→ SUPPLIED MATERIAL:
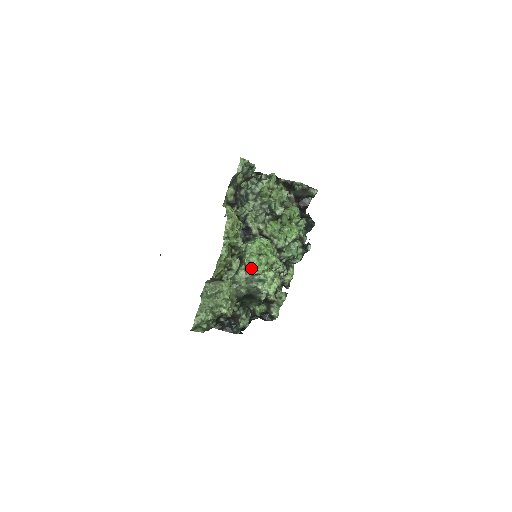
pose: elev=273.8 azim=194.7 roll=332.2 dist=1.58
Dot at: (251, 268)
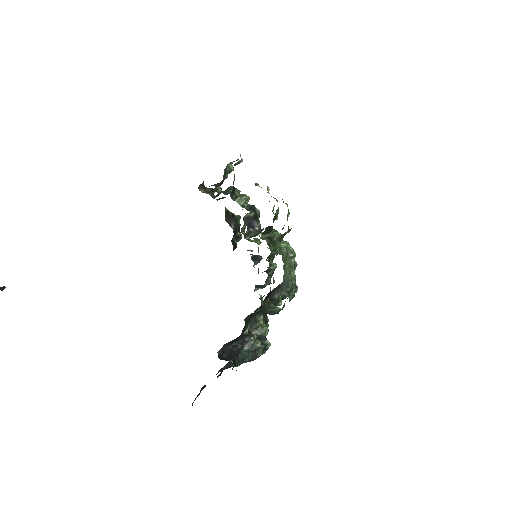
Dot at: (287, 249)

--

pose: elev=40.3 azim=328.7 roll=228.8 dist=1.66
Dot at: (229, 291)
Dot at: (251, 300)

==

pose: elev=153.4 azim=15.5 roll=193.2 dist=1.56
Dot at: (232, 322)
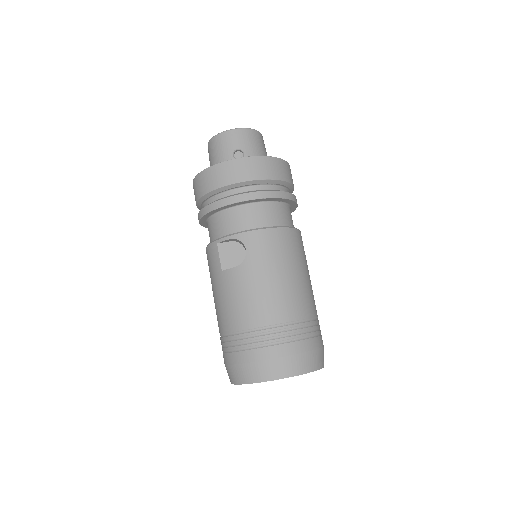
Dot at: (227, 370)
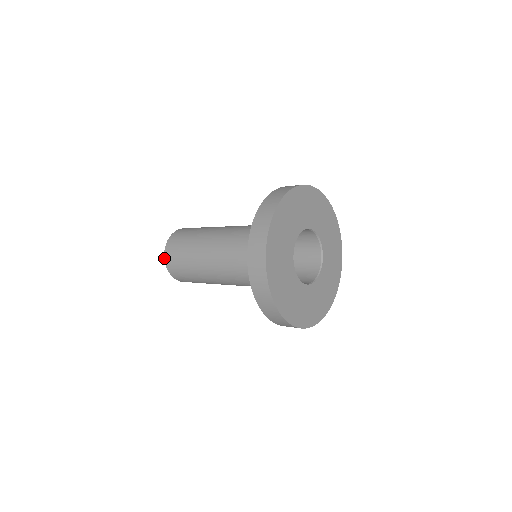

→ YOUR OBJECTIVE: Write out again the lines from the one containing "pose: elev=153.4 azim=15.5" up to and including the one containing "Dot at: (227, 370)", swapping "roll" for "tilt" and keeping everything else the same. Leave the pictures out.

→ TASK ANSWER:
pose: elev=153.4 azim=15.5 tilt=193.2 dist=1.56
Dot at: (232, 322)
Dot at: (227, 370)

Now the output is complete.